> [Problem] Rewrite the text of these records, changing every "LP5138" to "LP6000" and keeping everything else the same. Leave the pictures out of your answer.

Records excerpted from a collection
════════════════

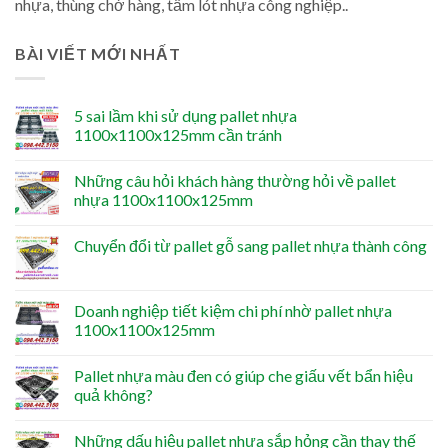
nhựa, thùng chở hàng, tấm lót nhựa công nghiệp..
BÀI VIẾT MỚI NHẤT
5 sai lầm khi sử dụng pallet nhựa
1100x1100x125mm cần tránh
Những câu hỏi khách hàng thường hỏi về pallet
nhựa 1100x1100x125mm
Chuyển đổi từ pallet gỗ sang pallet nhựa thành công
Doanh nghiệp tiết kiệm chi phí nhờ pallet nhựa
1100x1100x125mm
Pallet nhựa màu đen có giúp che giấu vết bẩn hiệu
quả không?
Những dấu hiệu pallet nhựa sắp hỏng cần thay thế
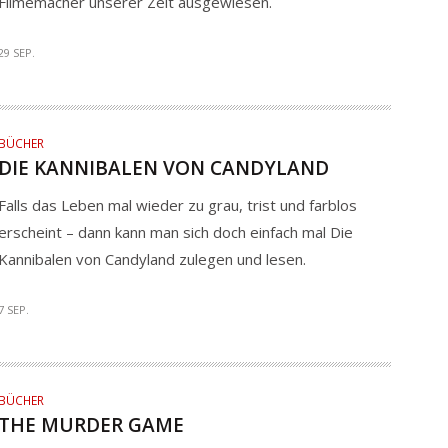
Filmemacher unserer Zeit ausgewiesen.
29 SEP.
BÜCHER
DIE KANNIBALEN VON CANDYLAND
Falls das Leben mal wieder zu grau, trist und farblos
erscheint – dann kann man sich doch einfach mal Die
Kannibalen von Candyland zulegen und lesen.
7 SEP.
BÜCHER
THE MURDER GAME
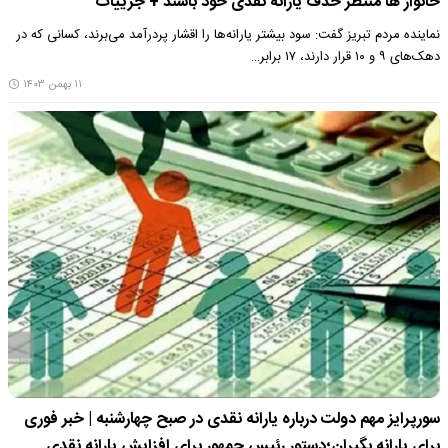
خانوار ها منتظر حذف یارانه نقدی خود باشند + جزییات
نماینده مردم تبریز گفت: سود بیشتر یارانه‌ها را اقشار پردرآمد می‌برند، کسانی که در
دهک‌های ۹ و ۱۰ قرار دارند، ۱۷ برابر…
۱۱ بهمن ۱۴۰۳
سورپرایز مهم دولت درباره یارانه نقدی در صبح چهارشنبه | خبر فوری
برای یارانه بگیران؛دستور رئیس جمهور برای افزایش یارانه نقدی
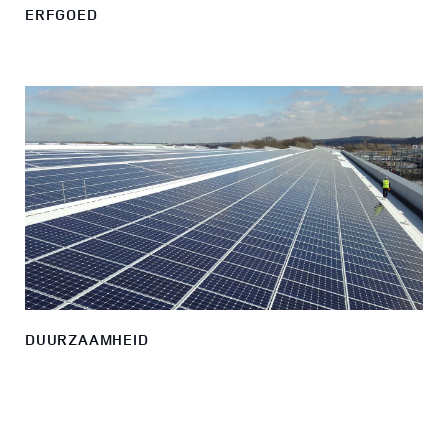
ERFGOED
DUURZAAMHEID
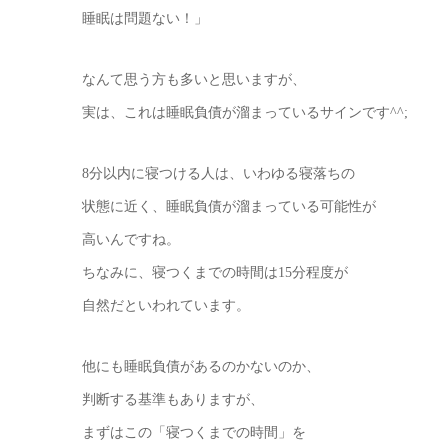
睡眠は問題ない！」
なんて思う方も多いと思いますが、
実は、これは睡眠負債が溜まっているサインです^^;
8分以内に寝つける人は、いわゆる寝落ちの
状態に近く、睡眠負債が溜まっている可能性が
高いんですね。
ちなみに、寝つくまでの時間は15分程度が
自然だといわれています。
他にも睡眠負債があるのかないのか、
判断する基準もありますが、
まずはこの「寝つくまでの時間」を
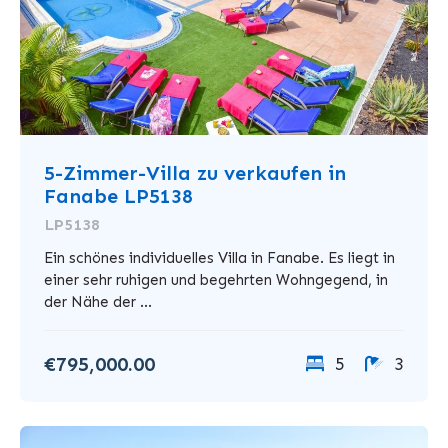
5-Zimmer-Villa zu verkaufen in
Fanabe LP5138
LP5138
Ein schönes individuelles Villa in Fanabe. Es liegt in
einer sehr ruhigen und begehrten Wohngegend, in
der Nähe der ...
€795,000.00
5
3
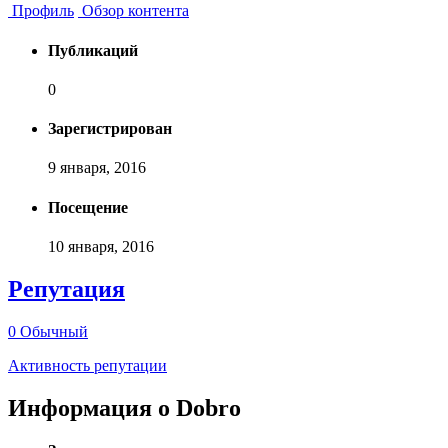
Профиль
Обзор контента
Публикаций
0
Зарегистрирован
9 января, 2016
Посещение
10 января, 2016
Репутация
0
Обычный
Активность репутации
Информация о Dobro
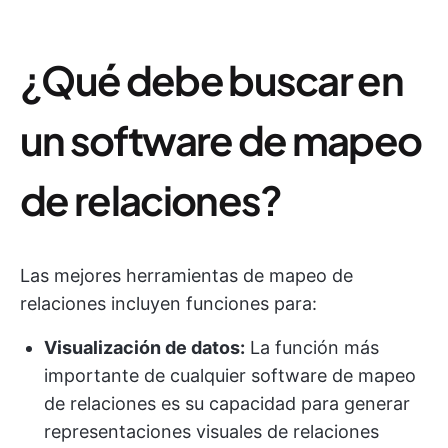
¿Qué debe buscar en
un software de mapeo
de relaciones?
Las mejores herramientas de mapeo de
relaciones incluyen funciones para:
Visualización de datos:
La función más
importante de cualquier software de mapeo
de relaciones es su capacidad para generar
representaciones visuales de relaciones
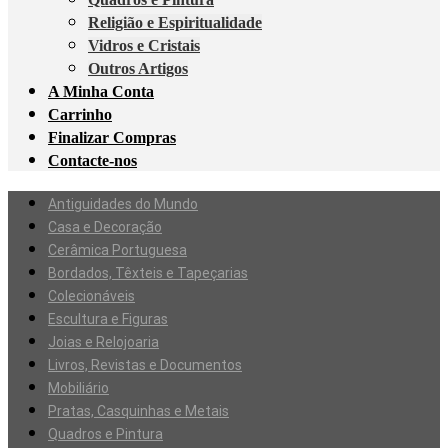
Religião e Espiritualidade
Vidros e Cristais
Outros Artigos
A Minha Conta
Carrinho
Finalizar Compras
Contacte-nos
Antiguidades do Mundo
Casa e Decoração
Cerâmica Portuguesa
Bordados, Têxteis e Tapeçarias
Colecionáveis
Escultura e Figuras
Joias e Relojoaria
Livros, Revistas e Documentos
Mobiliário
Pratas, Casquinhas e Metais
Quadros e Pintura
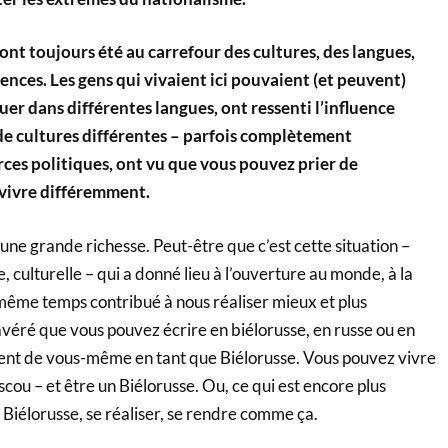
 ont toujours été au carrefour des cultures, des langues,
uences. Les gens qui vivaient ici pouvaient (et peuvent)
r dans différentes langues, ont ressenti l’influence
de cultures différentes – parfois complètement
rces politiques, ont vu que vous pouvez prier de
 vivre différemment.
 une grande richesse. Peut-être que c’est cette situation –
, culturelle – qui a donné lieu à l’ouverture au monde, à la
 même temps contribué à nous réaliser mieux et plus
avéré que vous pouvez écrire en biélorusse, en russe ou en
cient de vous-même en tant que Biélorusse. Vous pouvez vivre
scou – et être un Biélorusse. Ou, ce qui est encore plus
 Biélorusse, se réaliser, se rendre comme ça.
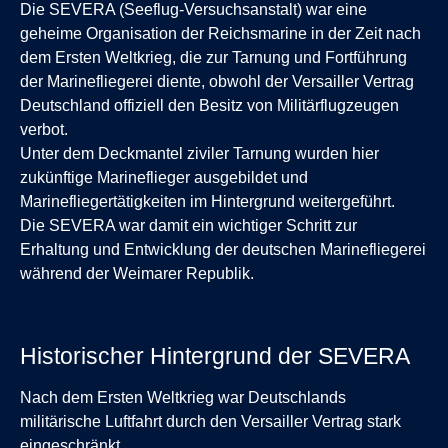
Die SEVERA (Seeflug-Versuchsanstalt) war eine
geheime Organisation der Reichsmarine in der Zeit nach
dem Ersten Weltkrieg, die zur Tarnung und Fortführung
der Marinefliegerei diente, obwohl der Versailler Vertrag
Deutschland offiziell den Besitz von Militärflugzeugen
verbot.
Unter dem Deckmantel ziviler Tarnung wurden hier
zukünftige Marineflieger ausgebildet und
Marinefliegertätigkeiten im Hintergrund weitergeführt.
Die SEVERA war damit ein wichtiger Schritt zur
Erhaltung und Entwicklung der deutschen Marinefliegerei
während der Weimarer Republik.
Historischer Hintergrund der SEVERA
Nach dem Ersten Weltkrieg war Deutschlands
militärische Luftfahrt durch den Versailler Vertrag stark
eingeschränkt.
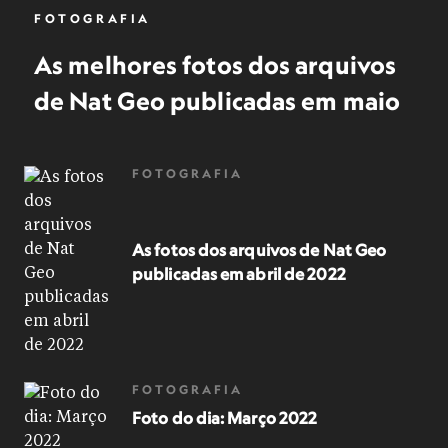
FOTOGRAFIA
As melhores fotos dos arquivos
de Nat Geo publicadas em maio
FOTOGRAFIA
As fotos dos arquivos de Nat Geo
publicadas em abril de 2022
FOTOGRAFIA
Foto do dia: Março 2022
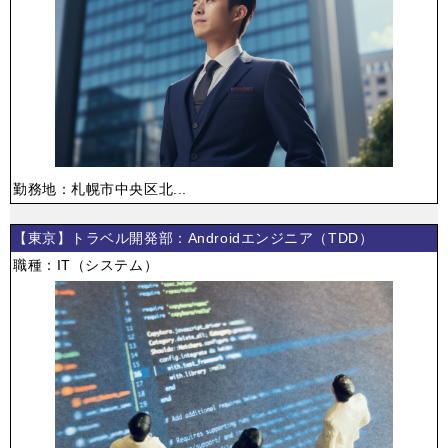
勤務地：札幌市中央区北...
【東京】トラベル開発部：Androidエンジニア（TDD）
職種：IT（システム）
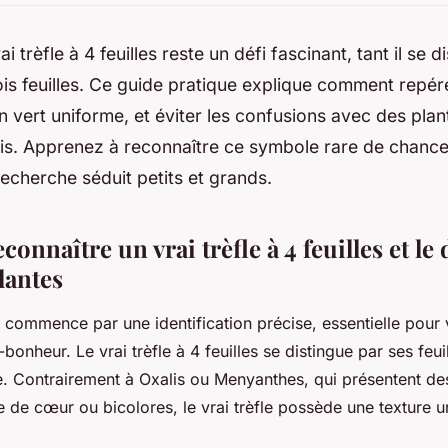
i trèfle à 4 feuilles reste un défi fascinant, tant il se d
s feuilles. Ce guide pratique explique comment repérer
n vert uniforme, et éviter les confusions avec des plant
is. Apprenez à reconnaître ce symbole rare de chanc
echerche séduit petits et grands.
nnaître un vrai trèfle à 4 feuilles et le 
lantes
commence par une identification précise, essentielle pour v
onheur. Le vrai trèfle à 4 feuilles se distingue par ses feui
e. Contrairement à Oxalis ou Menyanthes, qui présentent des
 de cœur ou bicolores, le vrai trèfle possède une texture 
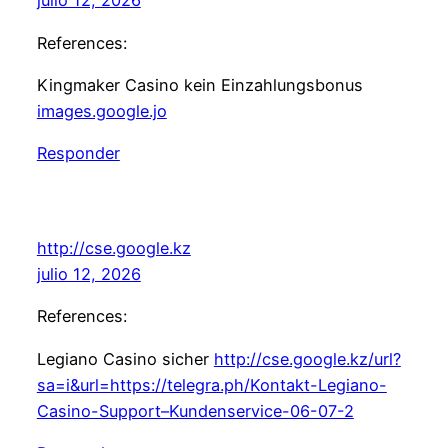
julio 12, 2026
References:
Kingmaker Casino kein Einzahlungsbonus
images.google.jo
Responder
http://cse.google.kz
julio 12, 2026
References:
Legiano Casino sicher
http://cse.google.kz/url?
sa=i&url=https://telegra.ph/Kontakt-Legiano-
Casino-Support–Kundenservice-06-07-2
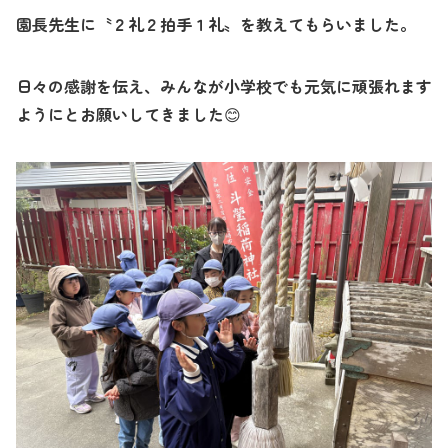
園長先生に〝２礼２拍手１礼〟を教えてもらいました。
日々の感謝を伝え、みんなが小学校でも元気に頑張れます
ようにとお願いしてきました
😊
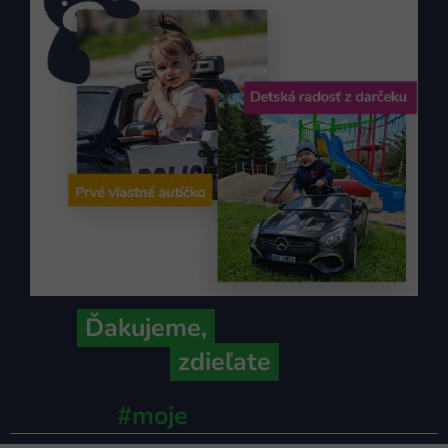
Ďakujeme,
že ich s nami
zdieľate
#moje
ministerstvo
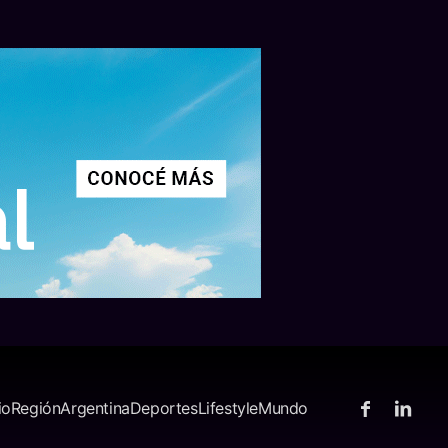
io
Región
Argentina
Deportes
Lifestyle
Mundo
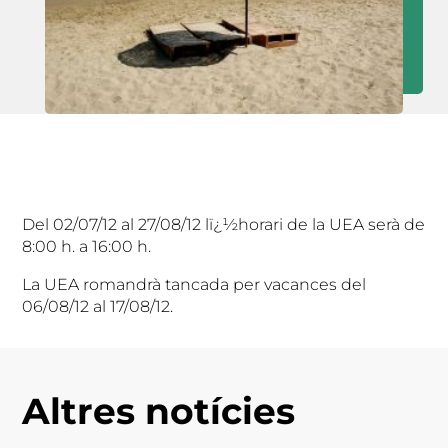
Del 02/07/12 al 27/08/12 lï¿½horari de la UEA serà de
8:00 h. a 16:00 h.
La UEA romandrà tancada per vacances del
06/08/12 al 17/08/12.
Altres notícies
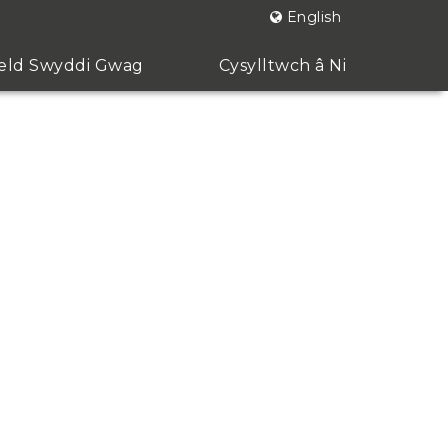
English
ld Swyddi Gwag
Cysylltwch â Ni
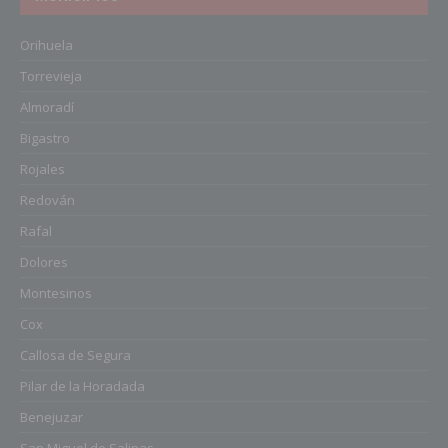
Orihuela
Torrevieja
Almoradí
Bigastro
Rojales
Redován
Rafal
Dolores
Montesinos
Cox
Callosa de Segura
Pilar de la Horadada
Benejuzar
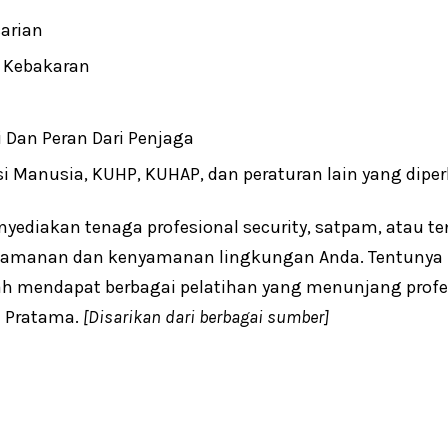
arian
 Kebakaran
 Dan Peran Dari Penjaga
i Manusia, KUHP, KUHAP, dan peraturan lain yang diper
nyediakan tenaga profesional security, satpam, atau
amanan dan kenyamanan lingkungan Anda. Tentunya 
lah mendapat berbagai pelatihan yang menunjang profe
a Pratama.
[Disarikan dari berbagai sumber]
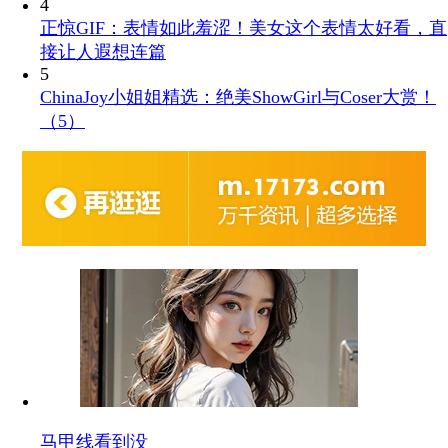
4
正惊GIF：表情如此羞涩！美女这个表情太好看，直
接让人遐想连篇
5
ChinaJoy小姐姐精选：绝美ShowGirl与Coser大赏！
（5）
马甲线看到没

════════════════

> [Written response]
nhựa, thùng chở hàng, tấm lót nhựa công nghiệp..
BÀI VIẾT MỚI NHẤT
5 sai lầm khi sử dụng pallet nhựa
1100x1100x125mm cần tránh
Những câu hỏi khách hàng thường hỏi về pallet
nhựa 1100x1100x125mm
Chuyển đổi từ pallet gỗ sang pallet nhựa thành công
Doanh nghiệp tiết kiệm chi phí nhờ pallet nhựa
1100x1100x125mm
Pallet nhựa màu đen có giúp che giấu vết bẩn hiệu
quả không?
Những dấu hiệu pallet nhựa sắp hỏng cần thay thế
Filmemacher unserer Zeit ausgewiesen.
29 SEP.
BÜCHER
DIE KANNIBALEN VON CANDYLAND
Falls das Leben mal wieder zu grau, trist und farblos
erscheint – dann kann man sich doch einfach mal Die
Kannibalen von Candyland zulegen und lesen.
7 SEP.
BÜCHER
THE MURDER GAME
خانوار ها منتظر حذف یارانه نقدی خود باشند + جزییات
نماینده مردم تبریز گفت: سود بیشتر یارانه‌ها را اقشار پردرآمد می‌برند، کسانی که در
دهک‌های ۹ و ۱۰ قرار دارند، ۱۷ برابر…
۱۱ بهمن ۱۴۰۳
سورپرایز مهم دولت درباره یارانه نقدی در صبح چهارشنبه | خبر فوری
برای یارانه بگیران؛دستور رئیس جمهور برای افزایش یارانه نقدی
ERFGOED
DUURZAAMHEID
睡眠は問題ない！」
なんて思う方も多いと思いますが、
実は、これは睡眠負債が溜まっているサインです^^;
8分以内に寝つける人は、いわゆる寝落ちの
状態に近く、睡眠負債が溜まっている可能性が
高いんですね。
ちなみに、寝つくまでの時間は15分程度が
自然だといわれています。
他にも睡眠負債があるのかないのか、
判断する基準もありますが、
まずはこの「寝つくまでの時間」を
5-Zimmer-Villa zu verkaufen in
Fanabe LP6000
LP6000
Ein schönes individuelles Villa in Fanabe. Es liegt in
einer sehr ruhigen und begehrten Wohngegend, in
der Nähe der ...
€795,000.00
5
3
Профиль
Обзор контента
Публикаций
0
Зарегистрирован
9 января, 2016
Посещение
10 января, 2016
Репутация
0
Обычный
Активность репутации
Информация о Dobro
¿Qué debe buscar en
un software de mapeo
de relaciones?
Las mejores herramientas de mapeo de
relaciones incluyen funciones para:
Visualización de datos:
La función más
importante de cualquier software de mapeo
de relaciones es su capacidad para generar
representaciones visuales de relaciones
Religião e Espiritualidade
Vidros e Cristais
Outros Artigos
A Minha Conta
Carrinho
Finalizar Compras
Contacte-nos
Antiguidades do Mundo
Casa e Decoração
Cerâmica Portuguesa
Bordados, Têxteis e Tapeçarias
Colecionáveis
Escultura e Figuras
Joias e Relojoaria
Livros, Revistas e Documentos
Mobiliário
Pratas, Casquinhas e Metais
Quadros e Pintura
 ont toujours été au carrefour des cultures, des langues,
uences. Les gens qui vivaient ici pouvaient (et peuvent)
r dans différentes langues, ont ressenti l’influence
de cultures différentes – parfois complètement
rces politiques, ont vu que vous pouvez prier de
 vivre différemment.
 une grande richesse. Peut-être que c’est cette situation –
, culturelle – qui a donné lieu à l’ouverture au monde, à la
 même temps contribué à nous réaliser mieux et plus
avéré que vous pouvez écrire en biélorusse, en russe ou en
cient de vous-même en tant que Biélorusse. Vous pouvez vivre
scou – et être un Biélorusse. Ou, ce qui est encore plus
 Biélorusse, se réaliser, se rendre comme ça.
Die SEVERA (Seeflug-Versuchsanstalt) war eine
geheime Organisation der Reichsmarine in der Zeit nach
dem Ersten Weltkrieg, die zur Tarnung und Fortführung
der Marinefliegerei diente, obwohl der Versailler Vertrag
Deutschland offiziell den Besitz von Militärflugzeugen
verbot.
Unter dem Deckmantel ziviler Tarnung wurden hier
zukünftige Marineflieger ausgebildet und
Marinefliegertätigkeiten im Hintergrund weitergeführt.
Die SEVERA war damit ein wichtiger Schritt zur
Erhaltung und Entwicklung der deutschen Marinefliegerei
während der Weimarer Republik.
Historischer Hintergrund der SEVERA
Nach dem Ersten Weltkrieg war Deutschlands
militärische Luftfahrt durch den Versailler Vertrag stark
eingeschränkt.
FOTOGRAFIA
As melhores fotos dos arquivos
de Nat Geo publicadas em maio
FOTOGRAFIA
As fotos dos arquivos de Nat Geo
publicadas em abril de 2022
FOTOGRAFIA
Foto do dia: Março 2022
勤務地：札幌市中央区北...
【東京】トラベル開発部：Androidエンジニア（TDD）
職種：IT（システム）
i trèfle à 4 feuilles reste un défi fascinant, tant il se d
s feuilles. Ce guide pratique explique comment repérer
n vert uniforme, et éviter les confusions avec des plant
is. Apprenez à reconnaître ce symbole rare de chanc
echerche séduit petits et grands.
nnaître un vrai trèfle à 4 feuilles et le 
lantes
commence par une identification précise, essentielle pour v
onheur. Le vrai trèfle à 4 feuilles se distingue par ses feui
e. Contrairement à Oxalis ou Menyanthes, qui présentent des
 de cœur ou bicolores, le vrai trèfle possède une texture 
julio 12, 2026
References:
Kingmaker Casino kein Einzahlungsbonus
images.google.jo
Responder
http://cse.google.kz
julio 12, 2026
References:
Legiano Casino sicher
http://cse.google.kz/url?
sa=i&url=https://telegra.ph/Kontakt-Legiano-
Casino-Support–Kundenservice-06-07-2
園長先生に〝２礼２拍手１礼〟を教えてもらいました。
日々の感謝を伝え、みんなが小学校でも元気に頑張れます
ようにとお願いしてきました
😊
Ďakujeme,
že ich s nami
zdieľate
#moje
ministerstvo
io
Región
Argentina
Deportes
Lifestyle
Mundo
Del 02/07/12 al 27/08/12 lï¿½horari de la UEA serà de
8:00 h. a 16:00 h.
La UEA romandrà tancada per vacances del
06/08/12 al 17/08/12.
Altres notícies
English
ld Swyddi Gwag
Cysylltwch â Ni
Orihuela
Torrevieja
Almoradí
Bigastro
Rojales
Redován
Rafal
Dolores
Montesinos
Cox
Callosa de Segura
Pilar de la Horadada
Benejuzar
arian
 Kebakaran
 Dan Peran Dari Penjaga
i Manusia, KUHP, KUHAP, dan peraturan lain yang diper
nyediakan tenaga profesional security, satpam, atau
amanan dan kenyamanan lingkungan Anda. Tentunya 
lah mendapat berbagai pelatihan yang menunjang profe
a Pratama.
[Disarikan dari berbagai sumber]
4
正惊GIF：表情如此羞涩！美女这个表情太好看，直
接让人遐想连篇
5
ChinaJoy小姐姐精选：绝美ShowGirl与Coser大赏！
（5）
马甲线看到没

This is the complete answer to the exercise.